AT&T has been flying kites for some such service for several years now, and now we finally get to see its shape. The idea is simple: companies/content providers will be able to ‘sponsor’ selected data across AT&T’s mobile data network so that its volume is NOT subtracted from each user’s data allowance. In practice the user might see some sort of ‘free download’ logo associated with content and would then feel empowered to view, safe in the knowledge that it wouldn’t push them over their quota.
It’s not unreasonably being envisaged that such an option might be used by companies offering a special promotional video download (for instance).
Or it could be used as a standard method of billing for mobile access in a corporate environment where the users are all BYOD. The work-related apps are then all zero-rated and paid for by the company.
Or, if the access is initially priced low enough, it might be used by the likes of Netflix to zero-rate its material. It might be priced so that it appears that users are better off paying slightly more for their viewing material if Netflix (for example) takes care of the wireless bill.
Or, if the bandwidth is priced at a huge, wholesale discount it could feasibly be sold to an aggregator who could then offer it to smaller content providers.
There are many use cases, limited only (as they say) by the imagination.
But the essential element from the industry point of view is that if AT&T bounds through the regulatory hurdles (and as this is mobile there isn’t much of a hurdle in the US) it will have manged to change the internet access model from one-sided to two-side. And this, after all, is the main goal of all the neutrality-busting efforts AT&T and the other large telcos are pushing. They want that little foot in the door that establishes an upstream billing relationship. Those paying attention would have heard it from ETNO about a year ago when there was an orchestrated kerfuffle kicked up over Google paying for telco infrastructure.
Back in the US, once AT&T gets this neutrality escape hatch in place, it will be happily billing the company(s) sponsoring the data to gather in payment for all the material downloaded. Then over time (the marketing thought might go) users will develop an inclination towards that ‘free’ logo.
Over time, again, AT&T may be able to imply that the ‘free’ or sponsored material is rated more highly by the network than just the ordinary material.

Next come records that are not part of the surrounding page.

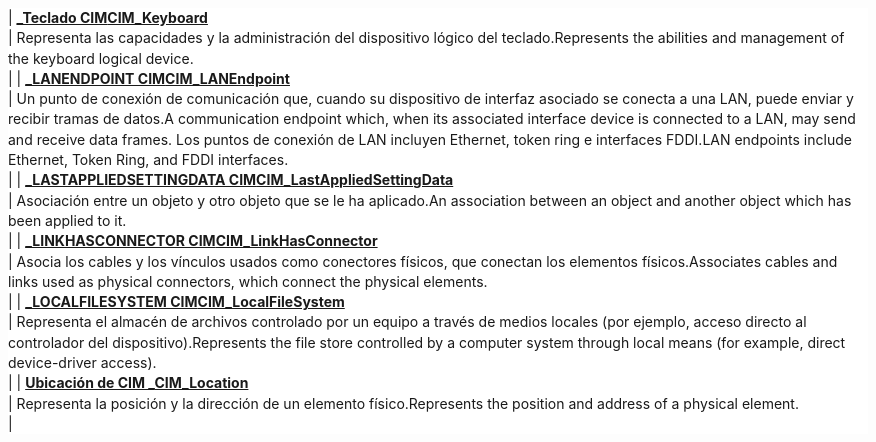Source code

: | [<span data-ttu-id="f2045-398">**\_Teclado CIM**</span><span class="sxs-lookup"><span data-stu-id="f2045-398">**CIM\_Keyboard**</span></span>](/windows/desktop/CIMWin32Prov/cim-keyboard)<br/>                                                         | <span data-ttu-id="f2045-399">Representa las capacidades y la administración del dispositivo lógico del teclado.</span><span class="sxs-lookup"><span data-stu-id="f2045-399">Represents the abilities and management of the keyboard logical device.</span></span><br/>                                                                                                                                                                                                                                                                                                                    |
| [<span data-ttu-id="f2045-400">**\_LANENDPOINT CIM**</span><span class="sxs-lookup"><span data-stu-id="f2045-400">**CIM\_LANEndpoint**</span></span>](/previous-versions/windows/desktop/nettcpipprov/cim-lanendpoint)<br/>                                                        | <span data-ttu-id="f2045-401">Un punto de conexión de comunicación que, cuando su dispositivo de interfaz asociado se conecta a una LAN, puede enviar y recibir tramas de datos.</span><span class="sxs-lookup"><span data-stu-id="f2045-401">A communication endpoint which, when its associated interface device is connected to a LAN, may send and receive data frames.</span></span> <span data-ttu-id="f2045-402">Los puntos de conexión de LAN incluyen Ethernet, token ring e interfaces FDDI.</span><span class="sxs-lookup"><span data-stu-id="f2045-402">LAN endpoints include Ethernet, Token Ring, and FDDI interfaces.</span></span><br/>                                                                                                                                                                                             |
| [<span data-ttu-id="f2045-403">**\_LASTAPPLIEDSETTINGDATA CIM**</span><span class="sxs-lookup"><span data-stu-id="f2045-403">**CIM\_LastAppliedSettingData**</span></span>](cim-lastappliedsettingdata.md)<br/>                                  | <span data-ttu-id="f2045-404">Asociación entre un objeto y otro objeto que se le ha aplicado.</span><span class="sxs-lookup"><span data-stu-id="f2045-404">An association between an object and another object which has been applied to it.</span></span><br/>                                                                                                                                                                                                                                                                                                          |
| [<span data-ttu-id="f2045-405">**\_LINKHASCONNECTOR CIM**</span><span class="sxs-lookup"><span data-stu-id="f2045-405">**CIM\_LinkHasConnector**</span></span>](/windows/desktop/CIMWin32Prov/cim-linkhasconnector)<br/>                                         | <span data-ttu-id="f2045-406">Asocia los cables y los vínculos usados como conectores físicos, que conectan los elementos físicos.</span><span class="sxs-lookup"><span data-stu-id="f2045-406">Associates cables and links used as physical connectors, which connect the physical elements.</span></span><br/>                                                                                                                                                                                                                                                                                              |
| [<span data-ttu-id="f2045-407">**\_LOCALFILESYSTEM CIM**</span><span class="sxs-lookup"><span data-stu-id="f2045-407">**CIM\_LocalFileSystem**</span></span>](/windows/desktop/CIMWin32Prov/cim-localfilesystem)<br/>                                           | <span data-ttu-id="f2045-408">Representa el almacén de archivos controlado por un equipo a través de medios locales (por ejemplo, acceso directo al controlador del dispositivo).</span><span class="sxs-lookup"><span data-stu-id="f2045-408">Represents the file store controlled by a computer system through local means (for example, direct device-driver access).</span></span><br/>                                                                                                                                                                                                                                                                  |
| [<span data-ttu-id="f2045-409">**Ubicación de CIM \_**</span><span class="sxs-lookup"><span data-stu-id="f2045-409">**CIM\_Location**</span></span>](/windows/desktop/CIMWin32Prov/cim-location)<br/>                                                         | <span data-ttu-id="f2045-410">Representa la posición y la dirección de un elemento físico.</span><span class="sxs-lookup"><span data-stu-id="f2045-410">Represents the position and address of a physical element.</span></span><br/>                                                                                                                                                                                                                                                                                                                                 |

Over time, slowly but surely, AT&T is winning a value chain position. It is becoming a gatekeeper and even retailer, rather than a ‘neutral’ access provider.
That’s the plan. Will it work? Should it work?

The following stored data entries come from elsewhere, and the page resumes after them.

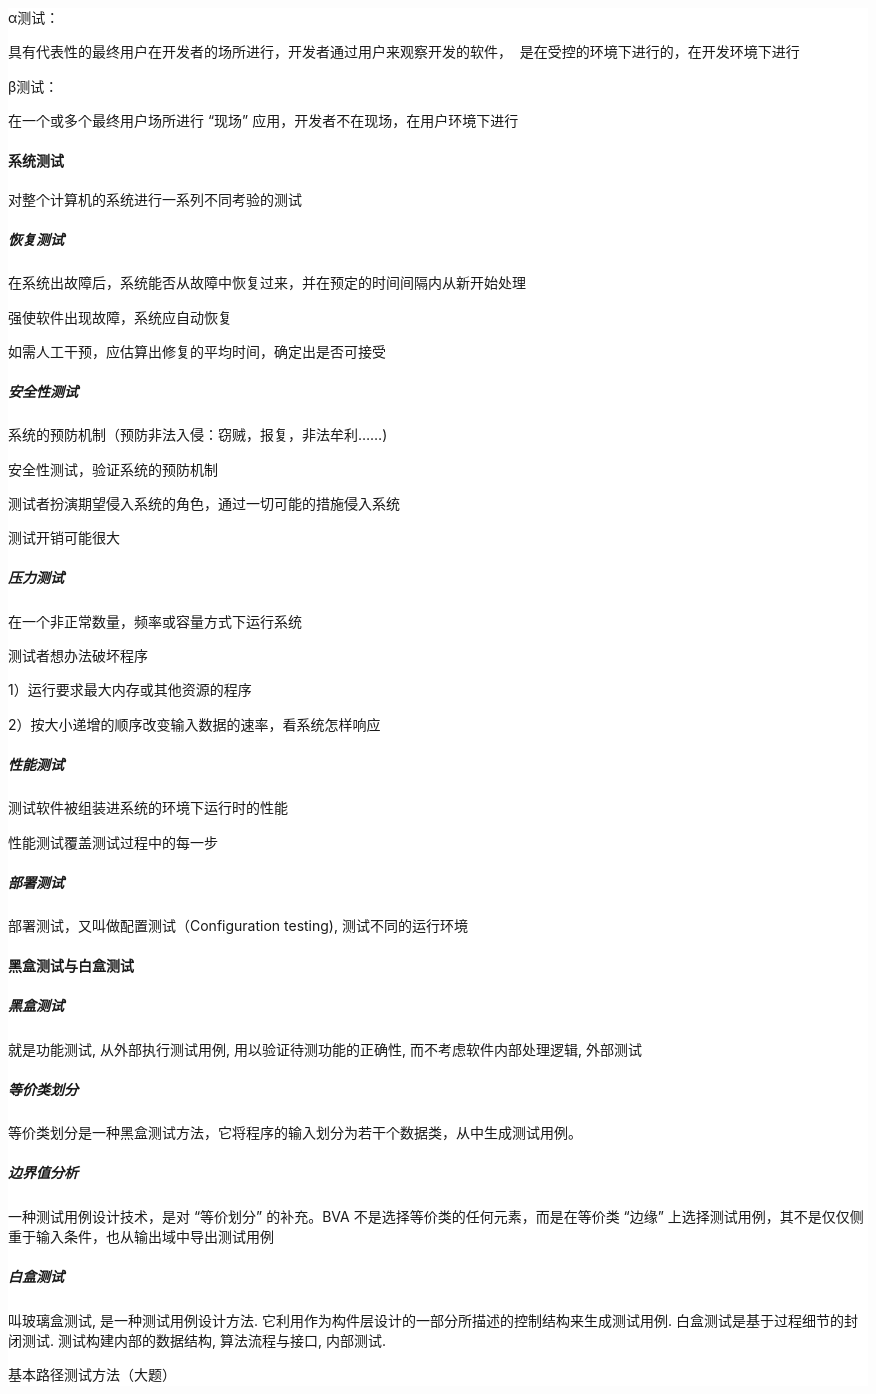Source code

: α测试：

具有代表性的最终用户在开发者的场所进行，开发者通过用户来观察开发的软件，  是在受控的环境下进行的，在开发环境下进行

β测试：

在一个或多个最终用户场所进行 “现场” 应用，开发者不在现场，在用户环境下进行

#### 系统测试

对整个计算机的系统进行一系列不同考验的测试

##### 恢复测试

在系统出故障后，系统能否从故障中恢复过来，并在预定的时间间隔内从新开始处理

强使软件出现故障，系统应自动恢复

如需人工干预，应估算出修复的平均时间，确定出是否可接受

##### 安全性测试         

系统的预防机制（预防非法入侵：窃贼，报复，非法牟利……)

安全性测试，验证系统的预防机制

测试者扮演期望侵入系统的角色，通过一切可能的措施侵入系统

测试开销可能很大

##### 压力测试

在一个非正常数量，频率或容量方式下运行系统

测试者想办法破坏程序

1）运行要求最大内存或其他资源的程序

2）按大小递增的顺序改变输入数据的速率，看系统怎样响应

##### 性能测试

测试软件被组装进系统的环境下运行时的性能

性能测试覆盖测试过程中的每一步

##### 部署测试

部署测试，又叫做配置测试（Configuration testing), 测试不同的运行环境

#### 黑盒测试与白盒测试

##### 黑盒测试

就是功能测试, 从外部执行测试用例, 用以验证待测功能的正确性, 而不考虑软件内部处理逻辑, 外部测试

##### 等价类划分

等价类划分是一种黑盒测试方法，它将程序的输入划分为若干个数据类，从中生成测试用例。

##### 边界值分析

一种测试用例设计技术，是对 “等价划分” 的补充。BVA 不是选择等价类的任何元素，而是在等价类 “边缘” 上选择测试用例，其不是仅仅侧重于输入条件，也从输出域中导出测试用例

##### 白盒测试

叫玻璃盒测试, 是一种测试用例设计方法. 它利用作为构件层设计的一部分所描述的控制结构来生成测试用例. 白盒测试是基于过程细节的封闭测试. 测试构建内部的数据结构, 算法流程与接口, 内部测试.

基本路径测试方法（大题）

There is no doubt that the approach starts to breach neutrality, but it is also very defensible. AT&T can argue that there is no discrimation under the classic (though useless) source/type/destination neutrality definition since it is only messing with the billing, not the treatment of the data. This is no different from someone making an 800 call, it might say.

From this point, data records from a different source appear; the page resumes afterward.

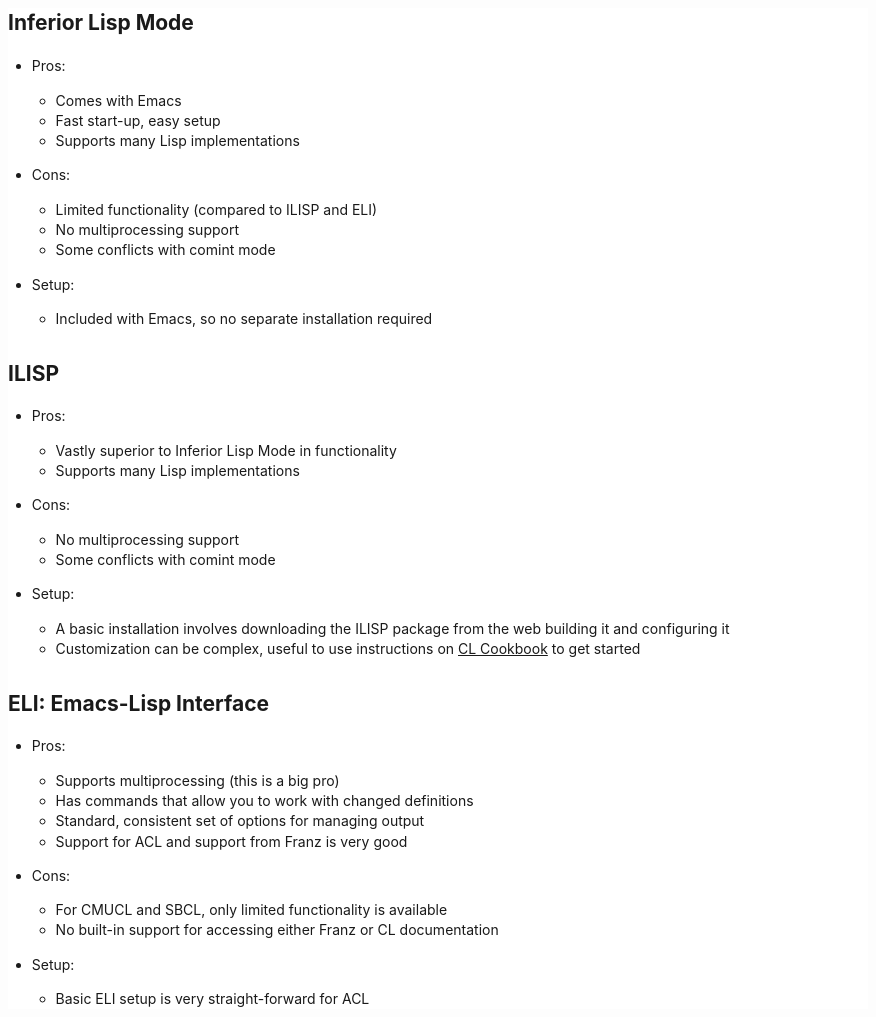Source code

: 
<a name="Slide-5"></a>

## Inferior Lisp Mode

*   Pros:
    *   Comes with Emacs
    *   Fast start-up, easy setup
    *   Supports many Lisp implementations

*   Cons:
    *   Limited functionality (compared to ILISP and ELI)
    *   No multiprocessing support
    *   Some conflicts with comint mode

*   Setup:
    *   Included with Emacs, so no separate installation required


<a name="slide-6"></a>

## ILISP

*   Pros:
    *   Vastly superior to Inferior Lisp Mode in functionality
    *   Supports many Lisp implementations

*   Cons:
    *   No multiprocessing support
    *   Some conflicts with comint mode

*   Setup:
    *   A basic installation involves downloading the ILISP package from the web building it and configuring it
    *   Customization can be complex, useful to use instructions on [CL Cookbook](windows.html) to get started


<a name="Slide-7"></a>

## ELI: Emacs-Lisp Interface

*   Pros:
    *   Supports multiprocessing (this is a big pro)
    *   Has commands that allow you to work with changed definitions
    *   Standard, consistent set of options for managing output
    *   Support for ACL and support from Franz is very good

*   Cons:
    *   For CMUCL and SBCL, only limited functionality is available
    *   No built-in support for accessing either Franz or CL documentation

*   Setup:
    *   Basic ELI setup is very straight-forward for ACL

True, but if we look at business discrimination it’s clear that AT&T is offering a select service that only some content providers could or would utilise. To the extent that users like the concept, that will favour a company that has paid money to AT&T to use it, and disfavour the rest.
Which brings us to feasibility. The big problem here is that AT&T is essentially attempting a double-dip. Because most users stay comfortably within their limits they will most often be clicking a “toll free data” service to pay for something that they’ve already paid for (even expressing this gives you a headache). The whole thing sounds complicated to implement and explain and, given the small amounts of content likely involved, not really worth the push.
But think forward. Here’s just one danger from all this. As usage rises steadily over 5, 10, 15 years, why won’t AT&T push the free data service more and more (especially to the big video providers) and keep the user cap as low as it can get away with?
As they pay up, AT&T's model is becomes decidedly more two-sided - as time goes on a greater proportion of its revenue will come from the content providers (via users of course who will be paying one way or another to the content provider) and - here is the crucial point - AT&T and the other big providers will now be in a position to lever up the cost of what we might call the wholesale data access rate. Getting the dosh from upstream makes you less prone to price competition - you become more like a cable company holding customers hostage at the end of the value chain.
"What, Mr Netflix, you’re not prepared to pay? Explain to your users then why they'll have to pay premium rates to view your content."
What do you think. Is AT&T fair or foul?